A free online assistant for applicants who are children of war has been launched in Ukraine

For more than three years in a row, Ukrainian schoolchildren are growing up to the sound of air raids, among the ruins of their hometowns, and with the thought not only of extracurricular activities, but also of evacuation, loss of homes or loved ones. Children of war are teenagers who already at the age of 16-17 know what fear, loss, and responsibility are. But in spite of everything, they continue to prepare for admission, dream about the future and make plans that are difficult to call normal for a generation that grew up in peace. Choosing a profession for such children is not just about finding an interesting job. This is a search for a way to stability, security, realization. This is the desire to become useful to one’s country at a time when every specialist is worth its weight in gold. Someone wants to be a doctor because he saw medics rescuing the wounded during shelling. Someone dreams of engineering because they want to strengthen the country’s defense. Someone wants to stay in Ukraine because they believe that the youth is what keeps this country alive.
In this context, volunteering appeared project Abitly.org, created specifically to support Ukrainian applicants during the war. Its main goal is to give every student, regardless of where he is now – in a front-line village, a temporarily occupied city or in an evacuation abroad – access to honest, understandable and structured information about higher education in Ukraine.
The platform is absolutely free. It is in beta, but already offers a set of powerful tools that allow you to make an informed and strategic choice of major, university and even admission tactics.
One of the key functions of the site is StudSearch — a service that allows you to communicate with real students of Ukrainian universities. Not through official advertising or “painted” websites of universities, but directly — live communication with those who are already studying. Applicants can find out what student life really looks like, what happens in the dormitories, whether there is corruption in the chosen university, what the conditions are for conscripted students or IDPs.
The NMT competitive score calculator also works on the platform, which allows you to accurately and without errors calculate the chances of admission depending on the results. The tool is especially useful for choosing the fourth subject — because it is often the decisive one. The user can enter his results from the main subjects — Ukrainian language, mathematics and history of Ukraine — choose the fourth subject and immediately see how his choice will affect the overall competitive score, as well as determine which subject combinations offer the best chances for admission to the desired university.
The founder of the platform, Vladyslav Bandurin, emphasizes: introduction is not only knowledge, but also strategy. It is the right strategy that can become an advantage for Ukrainian youth in a world where Russia claims to have a million engineers that it will supposedly train in three years. According to Bandurin, our only answer is not quantity, but quality.
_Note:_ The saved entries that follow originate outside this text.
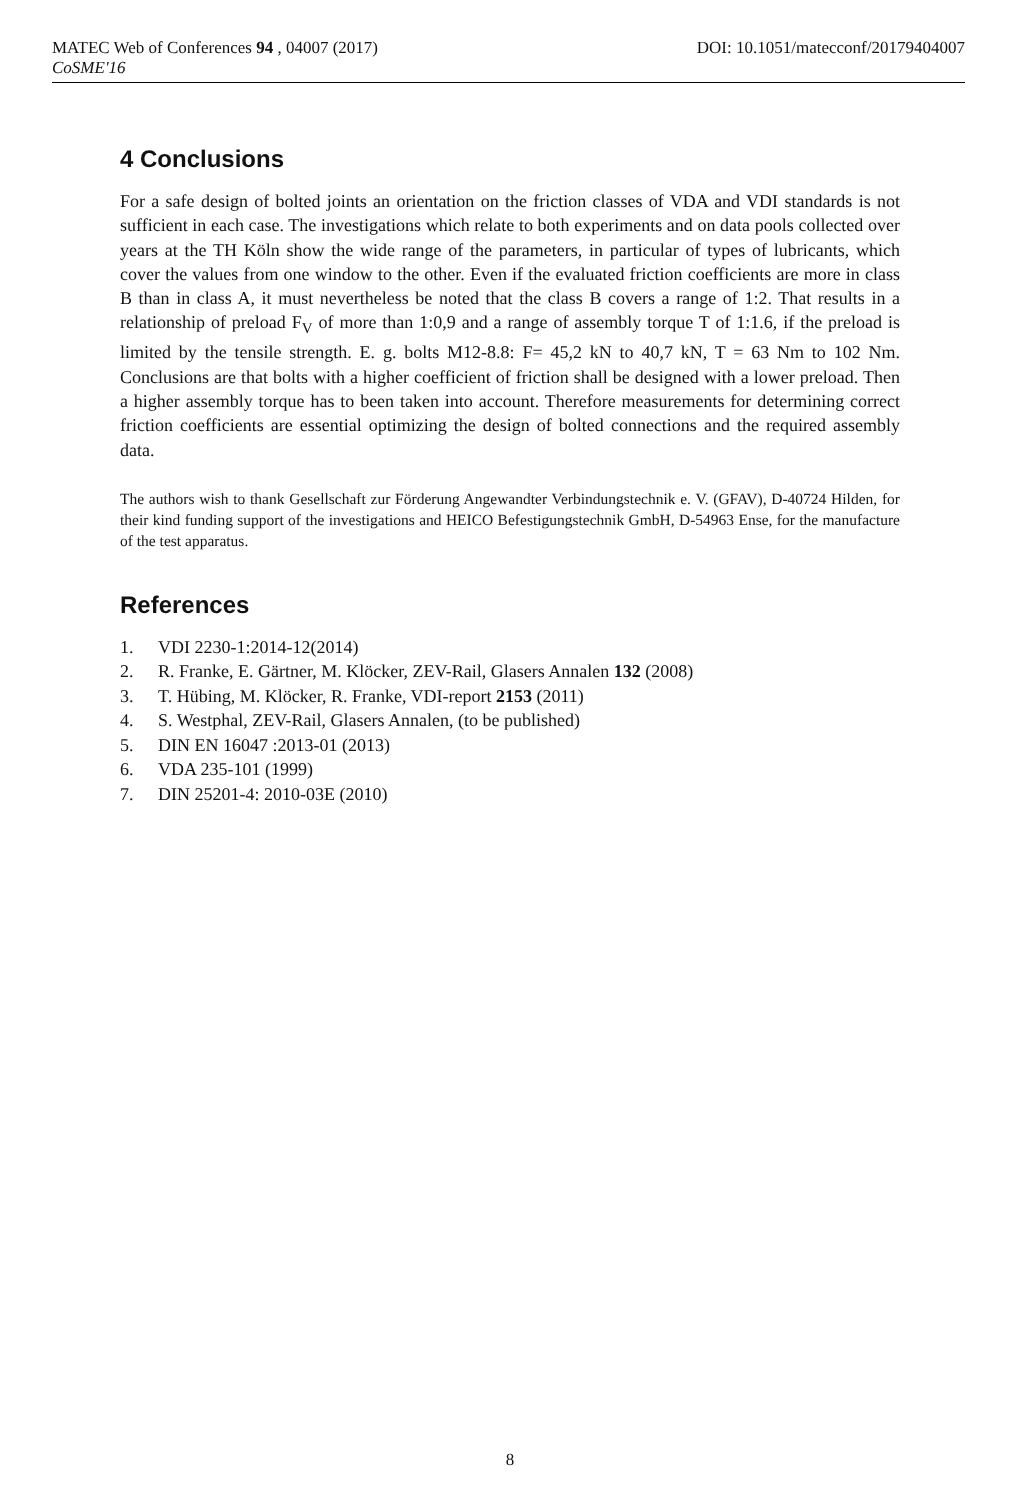MATEC Web of Conferences 94 , 04007 (2017) DOI: 10.1051/matecconf/20179404007
CoSME'16
4 Conclusions
For a safe design of bolted joints an orientation on the friction classes of VDA and VDI standards is not sufficient in each case. The investigations which relate to both experiments and on data pools collected over years at the TH Köln show the wide range of the parameters, in particular of types of lubricants, which cover the values from one window to the other. Even if the evaluated friction coefficients are more in class B than in class A, it must nevertheless be noted that the class B covers a range of 1:2. That results in a relationship of preload F<sub>V</sub> of more than 1:0,9 and a range of assembly torque T of 1:1.6, if the preload is limited by the tensile strength. E. g. bolts M12-8.8: F= 45,2 kN to 40,7 kN, T = 63 Nm to 102 Nm. Conclusions are that bolts with a higher coefficient of friction shall be designed with a lower preload. Then a higher assembly torque has to been taken into account. Therefore measurements for determining correct friction coefficients are essential optimizing the design of bolted connections and the required assembly data.
The authors wish to thank Gesellschaft zur Förderung Angewandter Verbindungstechnik e. V. (GFAV), D-40724 Hilden, for their kind funding support of the investigations and HEICO Befestigungstechnik GmbH, D-54963 Ense, for the manufacture of the test apparatus.
References
1. VDI 2230-1:2014-12(2014)
2. R. Franke, E. Gärtner, M. Klöcker, ZEV-Rail, Glasers Annalen 132 (2008)
3. T. Hübing, M. Klöcker, R. Franke, VDI-report 2153 (2011)
4. S. Westphal, ZEV-Rail, Glasers Annalen, (to be published)
5. DIN EN 16047 :2013-01 (2013)
6. VDA 235-101 (1999)
7. DIN 25201-4: 2010-03E (2010)
8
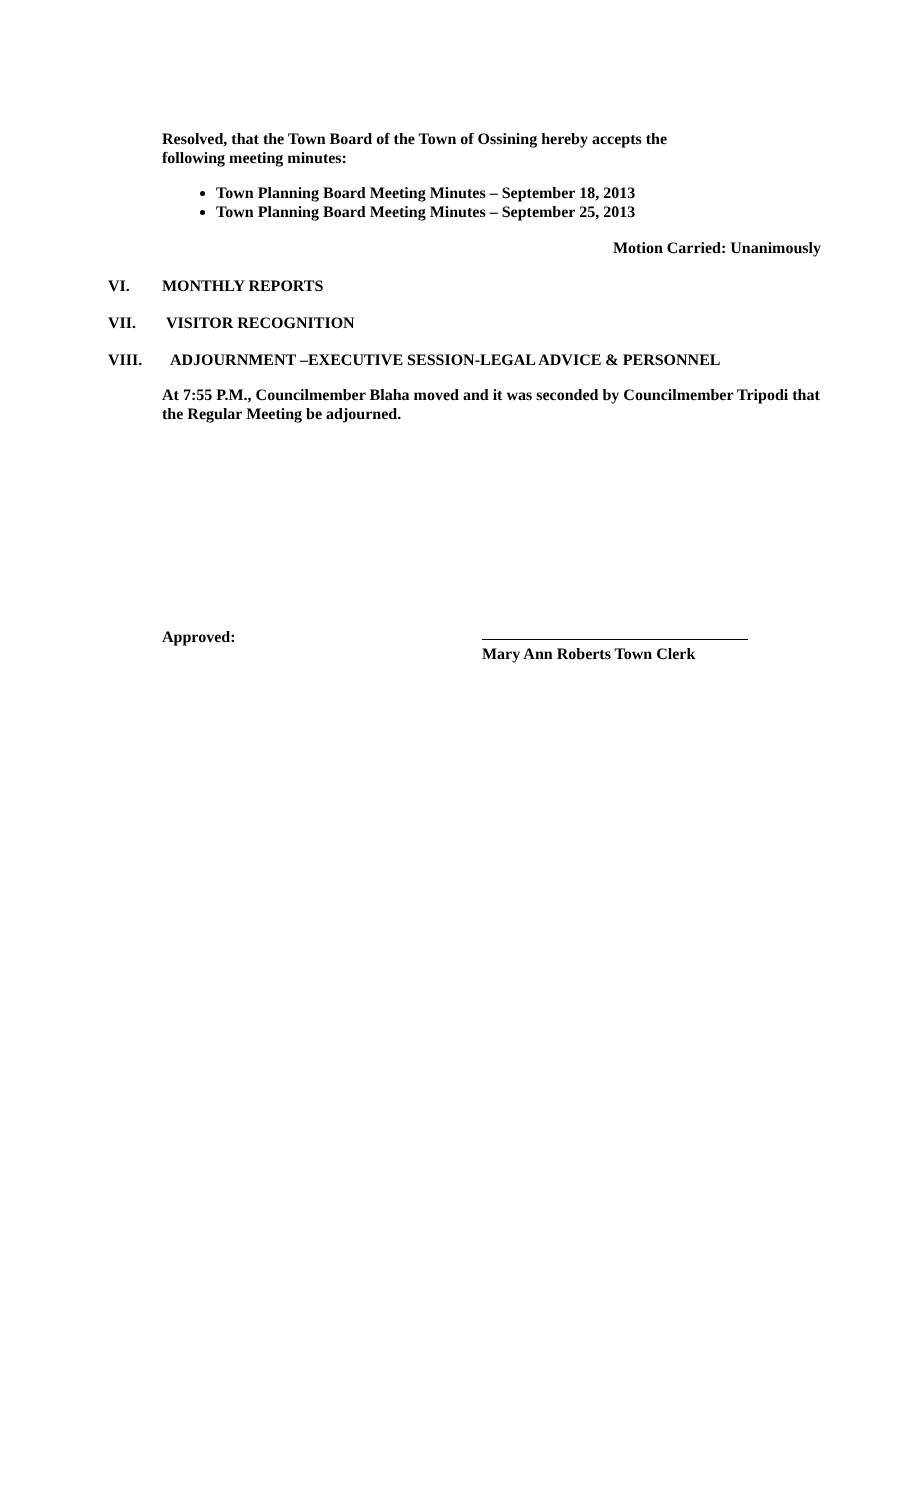Resolved, that the Town Board of the Town of Ossining hereby accepts the
following meeting minutes:
Town Planning Board Meeting Minutes – September 18, 2013
Town Planning Board Meeting Minutes – September 25, 2013
Motion Carried: Unanimously
VI. MONTHLY REPORTS
VII. VISITOR RECOGNITION
VIII. ADJOURNMENT –EXECUTIVE SESSION-LEGAL ADVICE & PERSONNEL
At 7:55 P.M., Councilmember Blaha moved and it was seconded by Councilmember Tripodi that the Regular Meeting be adjourned.
Approved: Mary Ann Roberts Town Clerk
“If we want to win, we have to train the best specialists. We must give every teenager a chance to realize himself – not to run away, not to dissolve somewhere in Europe, but to stay and build a new Ukraine”, — notes the Abitly team.
It is important that the resource was created by Ukrainian student volunteers who understand the situation on the ground, the complexity of the realities for applicants, psychological pressure and unequal access to quality information. Abitly is designed to reduce this inequality, to make knowledge accessible – even if a child is sitting in a village without normal internet, even if he has lost relatives, even if he does not know if he will be safe tomorrow. Because education is what keeps the country going. And it is the children of war who can make it strong.